If you're wondering how to create independent, non-custodial wallets for your end-users, head to Sub-Organizations. In short: you'll be able to pass the registered passkeys as part of a "create sub-organization" activity, making your end-users the sole owners of any resource created within the sub-organization (including private keys). Your organization will only have read permissions.

Proxying signed requests

Turnkey has an open CORS policy for its public API. This means your frontend can choose to POST sign requests straight to https://api.turnkey.com. Your frontend can also choose to forward the requests via a backend server (which POSTs the signed request to Turnkey).
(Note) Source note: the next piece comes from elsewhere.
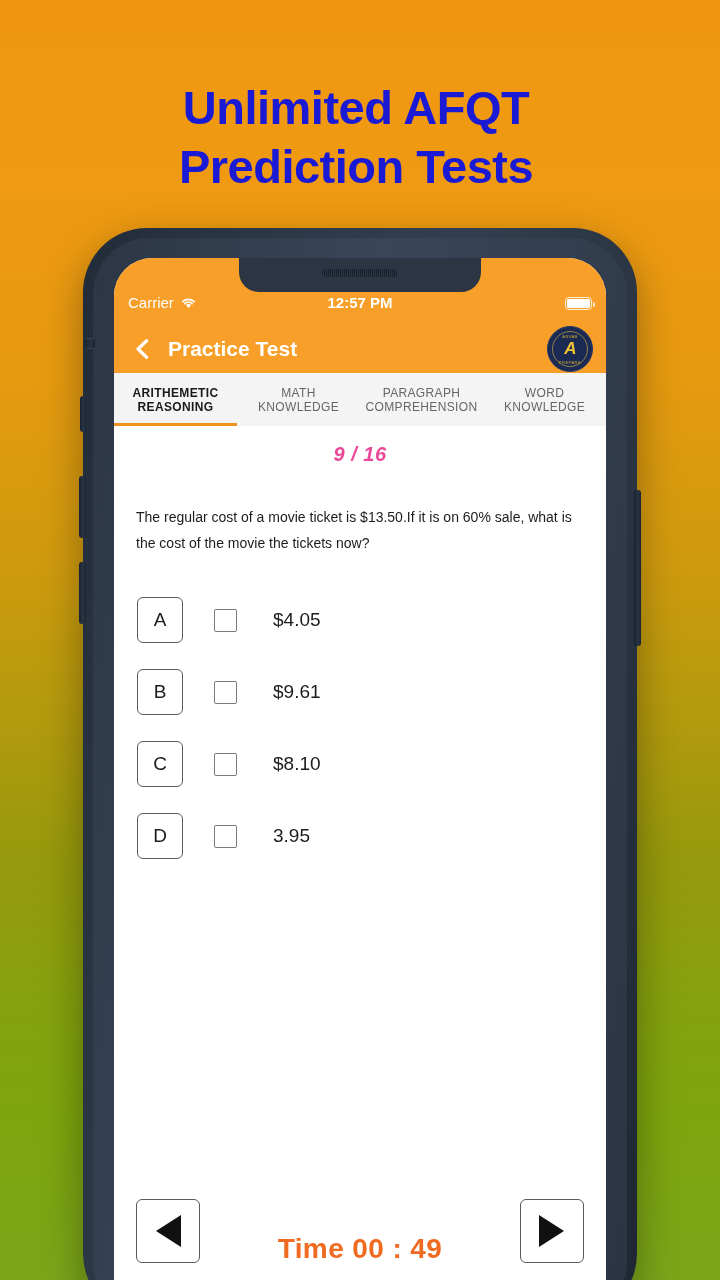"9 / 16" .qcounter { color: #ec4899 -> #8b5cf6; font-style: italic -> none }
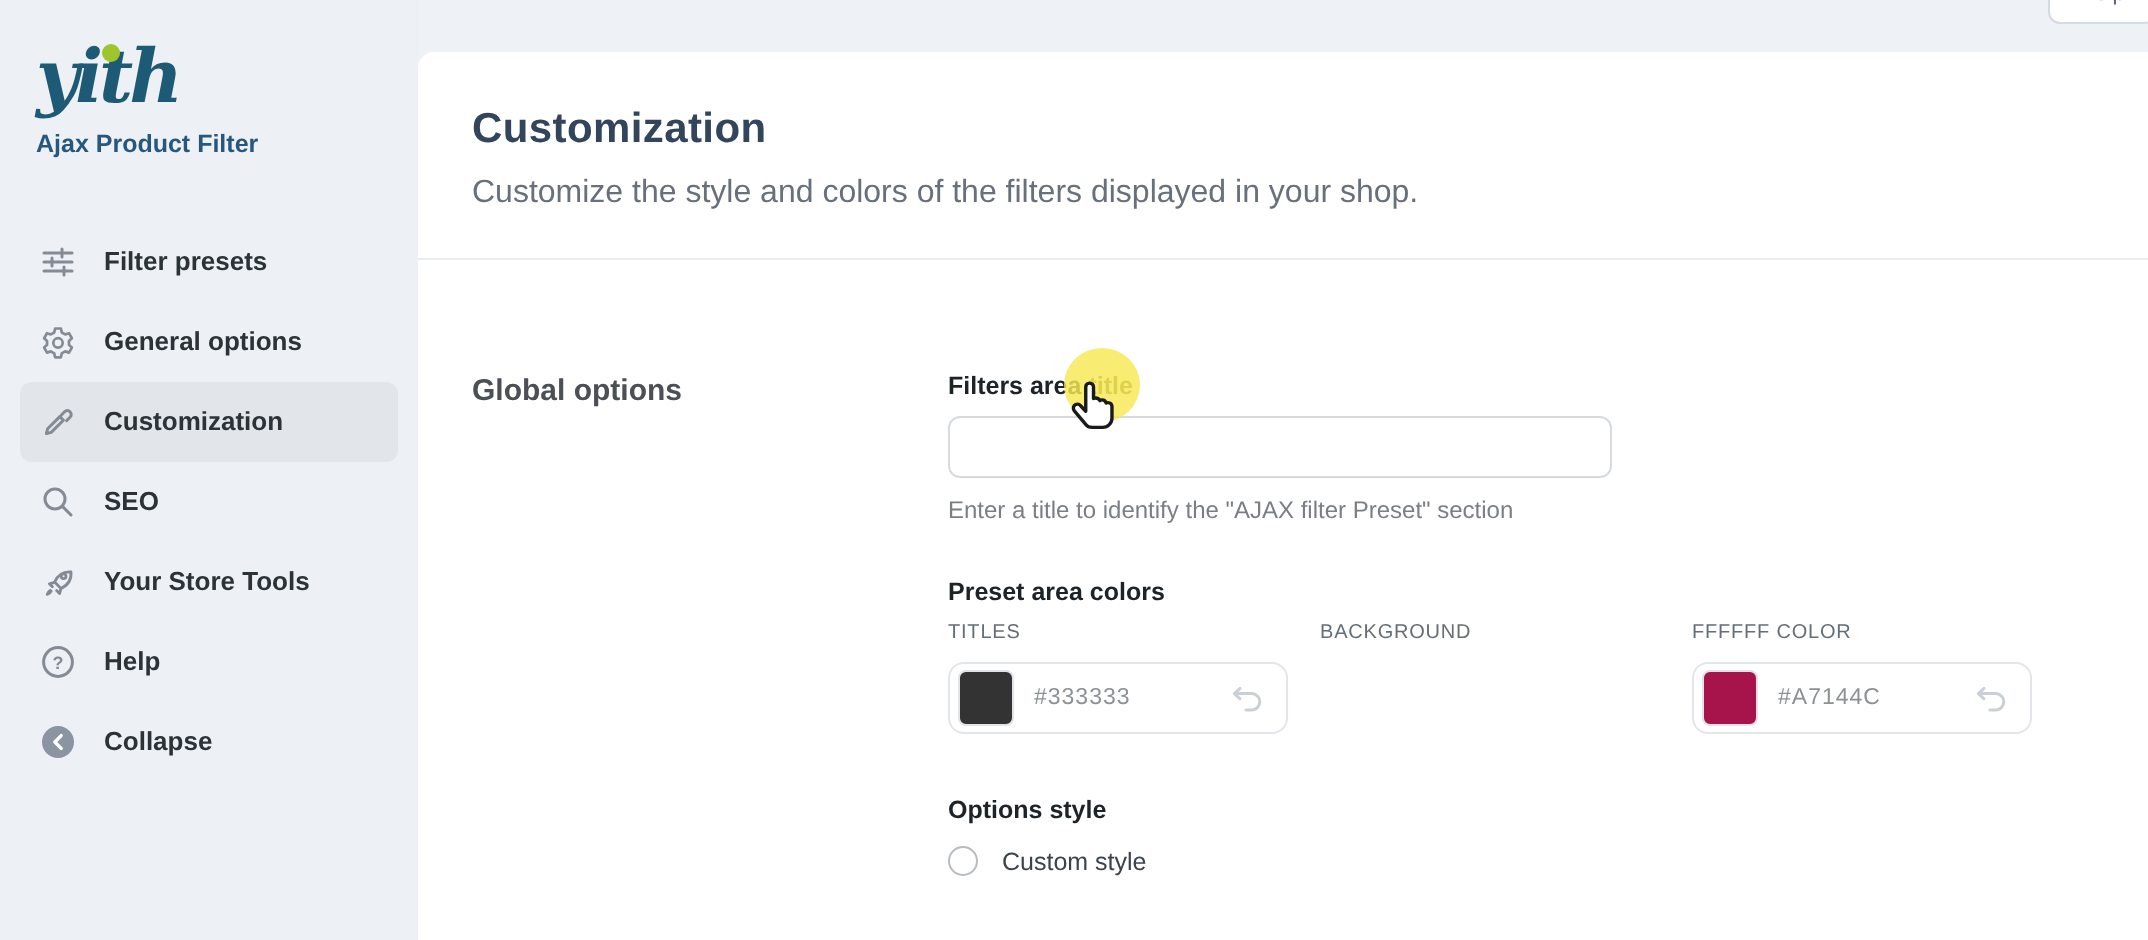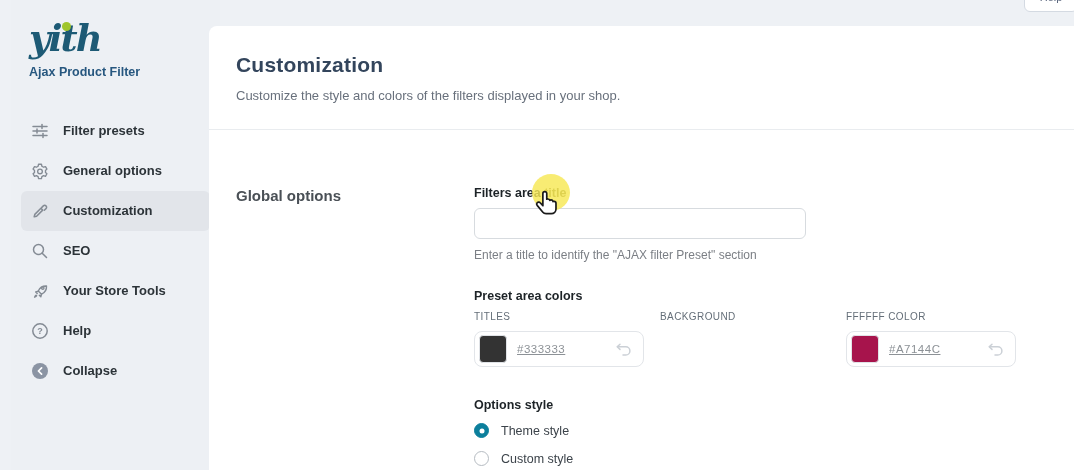"yith" .sidebar { left: 11px -> 0 }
How should you decide what to do? Here are some considerations:

  • A backend proxy can be useful if you need to inspect and persist activity results. For example: if your users are creating wallets, you might want to persist the addresses. If your users are signing transactions, you might want to broadcast on their behalf.
  • Another reason why a backend server could be beneficial is monitoring, feature toggles, and validation: with a proxy you're able to control which requests are proxied and which aren't. You can also perform additional validation before signed requests are forwarded to Turnkey.
  • POSTing signed requests directly from your app frontend to Turnkey saves you the burden of running a proxy server, and takes you out of the loop so that your end-users interact directly with Turnkey. This is a "hands-off" approach that can work well if you want to give your end-users maximum flexibility and ownership over their sub-organization.